I dont know where Tai Chi came out of, but I do know that it is a long fist system, and I understand that the long fist systems are usualy at least northern.
I also wonder sometimes why the Okinawans adopted Southern Chinese Kung Fu but they don't seem to have made an Okinawan form of Tai Chi.

If I may comment. In Okinawan GoJu there are12 kata. The Okinawans had an art and the reason they went to China was to improve on it and they did my incorporating some of the internal concepts that the Chinese readily had . These concepts and principles can be seen in Tai Chi and Shaolin White Crane when compared with the inner structure of Sanchin. Sanchin, as we know Sanchin kata, is not about moves, but the concepts and principles that are incorporated when the moves are done correctly. As I have mentioned in other posts, what we learn in Sanchin are proper breath, movement, and structure and how they relate to each other, and this is the core principles that we carry into all other kata. As we know Martial arts, karate, and all other forms of self defense were invented to kill people and to win at all cost. And it is my belief that all of this is within the kata. Yes the Te of Okinawa was very strong and effective but those trips to China over many years produced something that complemented te. Chojun Miyagi felt so strongly about it that he blended the internal with the external and came up with GoJu, hard/soft, and I for one am glad he did. As for Northern Styles and Southern Styles we categorize it by saying that Goju is a close in fighting art and that Northern styles emphasize long range and Southern styles generally emphasize short range in fighting. The end result is once you add to much sport to the mix all above goes out the window. I will sum Karate up in one word (kata). I dont want to bring a knife to a gun fight and I also dont want to bring sports concepts to a life and death situation. They didn't then and I don't now. Man I said a lot I sure hope I am posting in the right thread. :)

Why is math different from English? Why is boxing different from judo?
Karate is different cause it comes from Chuck Norris an Kung Fu is what Chuck studied form Bruce Lee!
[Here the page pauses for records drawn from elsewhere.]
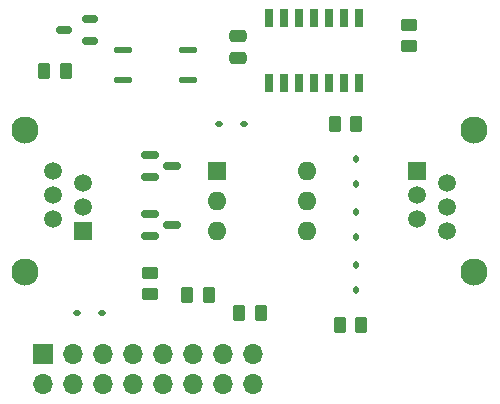
<source format=gbr>
%TF.GenerationSoftware,KiCad,Pcbnew,8.0.1*%
%TF.CreationDate,2024-06-07T19:57:47+02:00*%
%TF.ProjectId,needforheat-p1-base-hardware,6e656564-666f-4726-9865-61742d70312d,rev?*%
%TF.SameCoordinates,Original*%
%TF.FileFunction,Soldermask,Top*%
%TF.FilePolarity,Negative*%
%FSLAX46Y46*%
G04 Gerber Fmt 4.6, Leading zero omitted, Abs format (unit mm)*
G04 Created by KiCad (PCBNEW 8.0.1) date 2024-06-07 19:57:47*
%MOMM*%
%LPD*%
G01*
G04 APERTURE LIST*
G04 Aperture macros list*
%AMRoundRect*
0 Rectangle with rounded corners*
0 $1 Rounding radius*
0 $2 $3 $4 $5 $6 $7 $8 $9 X,Y pos of 4 corners*
0 Add a 4 corners polygon primitive as box body*
4,1,4,$2,$3,$4,$5,$6,$7,$8,$9,$2,$3,0*
0 Add four circle primitives for the rounded corners*
1,1,$1+$1,$2,$3*
1,1,$1+$1,$4,$5*
1,1,$1+$1,$6,$7*
1,1,$1+$1,$8,$9*
0 Add four rect primitives between the rounded corners*
20,1,$1+$1,$2,$3,$4,$5,0*
20,1,$1+$1,$4,$5,$6,$7,0*
20,1,$1+$1,$6,$7,$8,$9,0*
20,1,$1+$1,$8,$9,$2,$3,0*%
G04 Aperture macros list end*
%ADD10RoundRect,0.250000X0.262500X0.450000X-0.262500X0.450000X-0.262500X-0.450000X0.262500X-0.450000X0*%
%ADD11R,0.700000X1.550000*%
%ADD12C,2.300000*%
%ADD13R,1.520000X1.520000*%
%ADD14C,1.520000*%
%ADD15RoundRect,0.112500X-0.187500X-0.112500X0.187500X-0.112500X0.187500X0.112500X-0.187500X0.112500X0*%
%ADD16RoundRect,0.250000X-0.475000X0.250000X-0.475000X-0.250000X0.475000X-0.250000X0.475000X0.250000X0*%
%ADD17RoundRect,0.137500X0.587500X0.137500X-0.587500X0.137500X-0.587500X-0.137500X0.587500X-0.137500X0*%
%ADD18RoundRect,0.150000X-0.587500X-0.150000X0.587500X-0.150000X0.587500X0.150000X-0.587500X0.150000X0*%
%ADD19RoundRect,0.250000X-0.450000X0.262500X-0.450000X-0.262500X0.450000X-0.262500X0.450000X0.262500X0*%
%ADD20RoundRect,0.112500X0.187500X0.112500X-0.187500X0.112500X-0.187500X-0.112500X0.187500X-0.112500X0*%
%ADD21RoundRect,0.250000X-0.262500X-0.450000X0.262500X-0.450000X0.262500X0.450000X-0.262500X0.450000X0*%
%ADD22R,1.600000X1.600000*%
%ADD23O,1.600000X1.600000*%
%ADD24RoundRect,0.112500X-0.112500X0.187500X-0.112500X-0.187500X0.112500X-0.187500X0.112500X0.187500X0*%
%ADD25RoundRect,0.150000X0.512500X0.150000X-0.512500X0.150000X-0.512500X-0.150000X0.512500X-0.150000X0*%
%ADD26O,1.700000X1.700000*%
%ADD27R,1.700000X1.700000*%
G04 APERTURE END LIST*
D10*
%TO.C,R1*%
X102912500Y-76500000D03*
X101087500Y-76500000D03*
%TD*%
D11*
%TO.C,IC1*%
X103650000Y-57000000D03*
X104920000Y-57000000D03*
X106190000Y-57000000D03*
X107460000Y-57000000D03*
X108730000Y-57000000D03*
X110000000Y-57000000D03*
X111270000Y-57000000D03*
X111270000Y-51550000D03*
X110000000Y-51550000D03*
X108730000Y-51550000D03*
X107460000Y-51550000D03*
X106190000Y-51550000D03*
X104920000Y-51550000D03*
X103650000Y-51550000D03*
%TD*%
D12*
%TO.C,J3*%
X83000000Y-61000000D03*
X83000000Y-73000000D03*
D13*
X87840000Y-69550000D03*
D14*
X85300000Y-68530000D03*
X87840000Y-67510000D03*
X85300000Y-66490000D03*
X87840000Y-65470000D03*
X85300000Y-64450000D03*
%TD*%
D15*
%TO.C,D5*%
X99400000Y-60500000D03*
X101500000Y-60500000D03*
%TD*%
D10*
%TO.C,R7*%
X86412500Y-56000000D03*
X84587500Y-56000000D03*
%TD*%
D16*
%TO.C,C1*%
X101000000Y-53050000D03*
X101000000Y-54950000D03*
%TD*%
D17*
%TO.C,U1*%
X96750000Y-56770000D03*
X96750000Y-54230000D03*
X91250000Y-54230000D03*
X91250000Y-56770000D03*
%TD*%
D18*
%TO.C,Q1*%
X93500000Y-63100000D03*
X93500000Y-65000000D03*
X95375000Y-64050000D03*
%TD*%
D19*
%TO.C,R3*%
X93500000Y-73087500D03*
X93500000Y-74912500D03*
%TD*%
D12*
%TO.C,J2*%
X121000000Y-73000000D03*
X121000000Y-61000000D03*
D13*
X116160000Y-64450000D03*
D14*
X118700000Y-65470000D03*
X116160000Y-66490000D03*
X118700000Y-67510000D03*
X116160000Y-68530000D03*
X118700000Y-69550000D03*
%TD*%
D20*
%TO.C,D4*%
X89500000Y-76500000D03*
X87400000Y-76500000D03*
%TD*%
D18*
%TO.C,Q2*%
X93500000Y-68100000D03*
X93500000Y-70000000D03*
X95375000Y-69050000D03*
%TD*%
D19*
%TO.C,R5*%
X115500000Y-52087500D03*
X115500000Y-53912500D03*
%TD*%
D21*
%TO.C,R4*%
X96675000Y-75000000D03*
X98500000Y-75000000D03*
%TD*%
D22*
%TO.C,SW1*%
X99200000Y-64450000D03*
D23*
X99200000Y-66990000D03*
X99200000Y-69530000D03*
X106820000Y-69530000D03*
X106820000Y-66990000D03*
X106820000Y-64450000D03*
%TD*%
D24*
%TO.C,D1*%
X111000000Y-63450000D03*
X111000000Y-65550000D03*
%TD*%
%TO.C,D2*%
X111000000Y-67950000D03*
X111000000Y-70050000D03*
%TD*%
D25*
%TO.C,Q3*%
X88500000Y-53500000D03*
X88500000Y-51600000D03*
X86225000Y-52550000D03*
%TD*%
D24*
%TO.C,D3*%
X111000000Y-72450000D03*
X111000000Y-74550000D03*
%TD*%
D10*
%TO.C,R6*%
X111412500Y-77500000D03*
X109587500Y-77500000D03*
%TD*%
D21*
%TO.C,R2*%
X109175000Y-60500000D03*
X111000000Y-60500000D03*
%TD*%
D26*
%TO.C,J1*%
X89580000Y-80000000D03*
X87040000Y-82540000D03*
X87040000Y-80000000D03*
D27*
X84500000Y-80000000D03*
D26*
X92120000Y-82540000D03*
X92120000Y-80000000D03*
X97200000Y-82540000D03*
X94660000Y-82540000D03*
X94660000Y-80000000D03*
X102280000Y-82540000D03*
X102280000Y-80000000D03*
X99740000Y-80000000D03*
X99740000Y-82540000D03*
X97200000Y-80000000D03*
X84500000Y-82540000D03*
X89580000Y-82540000D03*
%TD*%
M02*

</source>
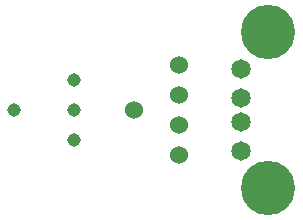
<source format=gbr>
G04 #@! TF.FileFunction,Copper,L4,Bot,Signal*
%FSLAX46Y46*%
G04 Gerber Fmt 4.6, Leading zero omitted, Abs format (unit mm)*
G04 Created by KiCad (PCBNEW 4.0.7) date Sun Apr 29 12:05:11 2018*
%MOMM*%
%LPD*%
G01*
G04 APERTURE LIST*
%ADD10C,0.100000*%
%ADD11C,1.143000*%
%ADD12C,4.600000*%
%ADD13C,1.651000*%
%ADD14C,1.524000*%
G04 APERTURE END LIST*
D10*
D11*
X134620000Y-104140000D03*
X134620000Y-99060000D03*
X134620000Y-101600000D03*
X129540000Y-101600000D03*
D12*
X151080000Y-108170000D03*
X151080000Y-95030000D03*
D13*
X148750000Y-105100000D03*
X148750000Y-102600000D03*
X148750000Y-100600000D03*
X148750000Y-98100000D03*
D14*
X143510000Y-105410000D03*
X143510000Y-102870000D03*
X143510000Y-100330000D03*
X143510000Y-97790000D03*
X139700000Y-101600000D03*
M02*

</source>
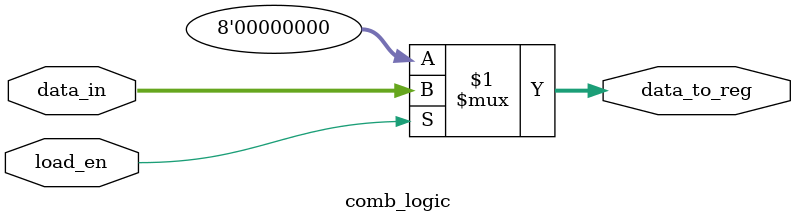
<source format=sv>
module sync_pos_edge_reg(
    input clk, rst_n,
    input [7:0] data_in,
    input load_en,
    output [7:0] data_out
);
    // 内部寄存器声明
    reg [7:0] data_reg;
    
    // 组合逻辑模块实例化
    comb_logic comb_inst(
        .data_in(data_in),
        .load_en(load_en),
        .data_to_reg(data_to_reg)
    );
    
    // 时序逻辑部分 - 寄存器更新
    always @(posedge clk or negedge rst_n) begin
        if (!rst_n)
            data_reg <= 8'b0;
        else
            data_reg <= data_to_reg;
    end
    
    // 组合逻辑部分 - 输出赋值
    assign data_out = data_reg;
    
    // 内部连线声明
    wire [7:0] data_to_reg;
    
endmodule

// 组合逻辑模块
module comb_logic(
    input [7:0] data_in,
    input load_en,
    output [7:0] data_to_reg
);
    // 组合逻辑实现
    assign data_to_reg = load_en ? data_in : 8'b0;
    
endmodule
</source>
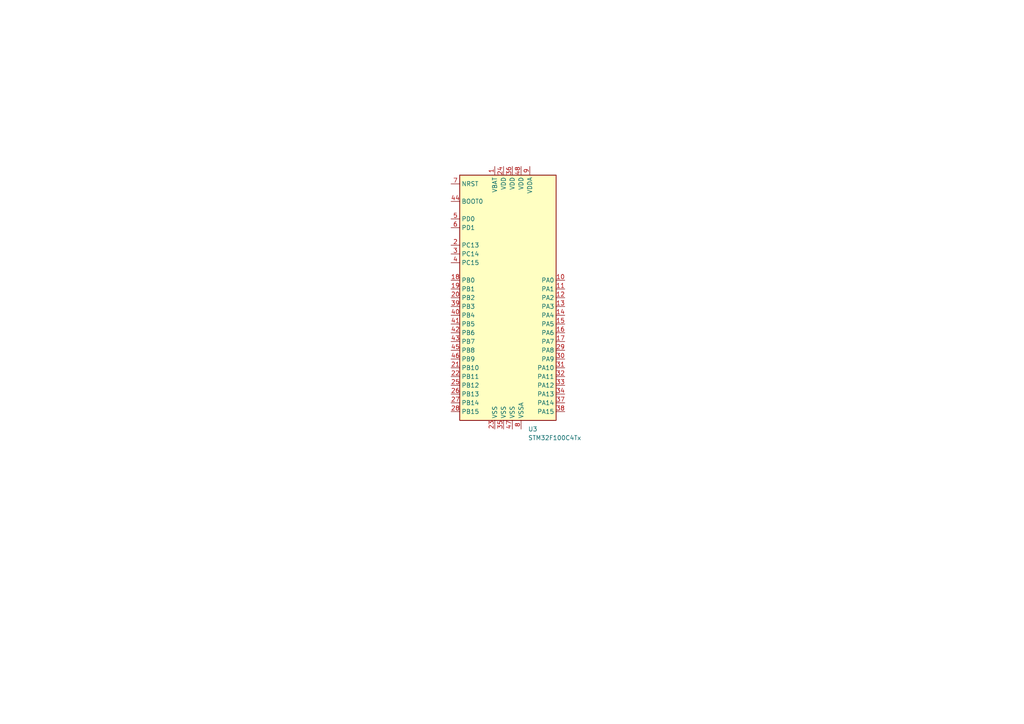
<source format=kicad_sch>
(kicad_sch (version 20211123) (generator eeschema)

  (uuid 390acadf-c0f7-460d-a735-ce56b24493fb)

  (paper "A4")

  


  (symbol (lib_id "MCU_ST_STM32F1:STM32F100C4Tx") (at 148.59 86.36 0) (unit 1)
    (in_bom yes) (on_board yes) (fields_autoplaced)
    (uuid 53a1442c-3c5b-48fe-a89e-ea740fbbd2e1)
    (property "Reference" "U3" (id 0) (at 153.1494 124.46 0)
      (effects (font (size 1.27 1.27)) (justify left))
    )
    (property "Value" "STM32F100C4Tx" (id 1) (at 153.1494 127 0)
      (effects (font (size 1.27 1.27)) (justify left))
    )
    (property "Footprint" "Package_QFP:LQFP-48_7x7mm_P0.5mm" (id 2) (at 133.35 121.92 0)
      (effects (font (size 1.27 1.27)) (justify right) hide)
    )
    (property "Datasheet" "http://www.st.com/st-web-ui/static/active/en/resource/technical/document/datasheet/CD00251732.pdf" (id 3) (at 148.59 86.36 0)
      (effects (font (size 1.27 1.27)) hide)
    )
    (pin "1" (uuid dc4975b8-3096-4681-b110-7c1e090754c9))
    (pin "10" (uuid 12b42238-3700-4d33-9331-f2e09cfb67dc))
    (pin "11" (uuid dd21b94e-5726-40f1-be34-9e57ee311bb7))
    (pin "12" (uuid 631a22da-42fd-400f-8f3a-fa73620ae8c9))
    (pin "13" (uuid 1e951ae2-fcae-4265-901a-3c287513dcb8))
    (pin "14" (uuid fbb33ad3-25dc-4dc2-9b6f-dcbfbb648869))
    (pin "15" (uuid 9ea5abc7-1370-49b3-b366-9554016387b2))
    (pin "16" (uuid 83f1fdaa-0c4b-4d70-bb22-4e3755d88a0a))
    (pin "17" (uuid 68c4316b-5de7-4c2c-95a1-f6023db41d12))
    (pin "18" (uuid 78dc1e0d-8fdb-4dd6-a86d-5b8dc8746cee))
    (pin "19" (uuid b02c11b6-ac62-4dea-9f40-19a4187f8311))
    (pin "2" (uuid e847f3a9-7942-48b0-8596-32bc8cf2cd35))
    (pin "20" (uuid 3d2cd401-044b-4633-a33e-ddb46d732fa3))
    (pin "21" (uuid 9226b7d0-87dd-4690-870e-1fc84c0b0d58))
    (pin "22" (uuid 8ad039e0-e2c1-4e3f-98a8-c7416b4162c0))
    (pin "23" (uuid 02868bce-6d0d-45fc-81d1-8c6804121dbb))
    (pin "24" (uuid 82bb7d8f-772f-4160-98bf-83c6d6a12417))
    (pin "25" (uuid 1eb5a2dc-8df3-4c89-b52d-b2113bf6d7ca))
    (pin "26" (uuid 007dded3-dd0f-4f08-a9cf-e1cf468de69e))
    (pin "27" (uuid 85eda1a8-3d59-4e14-abd3-05e10d43a796))
    (pin "28" (uuid 92c337fd-9d16-410b-95e2-e32e1fdd4588))
    (pin "29" (uuid c8fde547-9a60-4074-a360-4f63397b8268))
    (pin "3" (uuid 628b2199-7d30-449b-abfd-9e5801aa68ae))
    (pin "30" (uuid 5572b08c-62ff-4433-b7f5-782ecb9365eb))
    (pin "31" (uuid d9861f62-3797-42db-acea-eceb1d6d9a3a))
    (pin "32" (uuid 0a0eff9c-1afa-4447-ba9e-1737fe40bc5e))
    (pin "33" (uuid 4872ef36-7af8-4c5f-8b00-e8aa911e001b))
    (pin "34" (uuid 524a928f-aca1-4094-ac17-e10d4e1f254f))
    (pin "35" (uuid cec098f4-b093-4e77-abe9-a87e883bec4b))
    (pin "36" (uuid cd3e189f-03b5-4926-84b3-71f318e6d364))
    (pin "37" (uuid 068c4db5-bca8-4ed9-94a5-62377aa4e7f1))
    (pin "38" (uuid 1fca52f5-166c-4b27-970c-b2a639ad81d4))
    (pin "39" (uuid 733a5ca7-717f-4fdf-9cac-5e3c8a2f2e21))
    (pin "4" (uuid c7cb778c-4da8-4486-bc90-ef0b2fbfcb24))
    (pin "40" (uuid 7138659c-b38f-410d-ade3-c63a8d50c4cd))
    (pin "41" (uuid 2d72d487-77fa-4e90-94d5-f7f6869696b5))
    (pin "42" (uuid 22eac264-b4d2-423d-bc83-3261cd6f3aa7))
    (pin "43" (uuid 1eafa1d9-4149-4130-a682-fd40233800cc))
    (pin "44" (uuid 78baf296-3b88-4675-b325-b940a4257a62))
    (pin "45" (uuid 1da9c00a-f388-4c73-9d2c-5eb630d24b60))
    (pin "46" (uuid 17890147-e2e4-4bf2-9d30-562fc6d4f960))
    (pin "47" (uuid 068ca6a5-5b32-4d7b-8df8-c47c01059ef8))
    (pin "48" (uuid 270730a4-49f6-48a2-adf1-42a877f61167))
    (pin "5" (uuid daa97be1-6c57-475d-99e7-2cc59e569123))
    (pin "6" (uuid f7478698-158f-42b8-934b-4171646bebcb))
    (pin "7" (uuid 356b0f43-cf70-4081-9740-8adf71b42492))
    (pin "8" (uuid 10acdd27-7aaa-4722-8ba8-c6828b1e9441))
    (pin "9" (uuid 9e9b3d04-6f4a-40a1-8907-68f97d0f290d))
  )
)

</source>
Enough, said.
Kung Fu is ancient and has/had at least 3000 independant styles. Most masters would learn many styles or at least more than one. Even so, only a small portion of what kung fu is/was was introduced to okinawa by the chinese immigrants. The chinese living in okinawa taught their systems of fighting which they adapted the okinawan te systems with. During the japanese occupation, not only were weapons outlawed, karate had to be practiced in secret otherwise the "troublemakers" would be arrested (and executed...). There are many styles of karate as well and many masters also went to china to further their knowledge. Then there were the Funakoshi "japanesation" and popularization of the versions he brought back to japan. Upon first inspection, I find the okinawan systems to look much more like kung fu than their japanese counterparts. In the end, karate is an adaptation of the old te systems, chinese kung fu and japanese adaptation(for japanese karate) wheras kung fu is kung fu. Kung fu means hard work and karate means empty hand (or chinese hand). They both come from the human body (the mind is a part of the body).
I would pretty much say that the main difference in Australia, not Japan where I am now, is that you see far more fat Aussie "karate" instructors than "kung fu" instructors. not a slight on either art, just those particular ppl!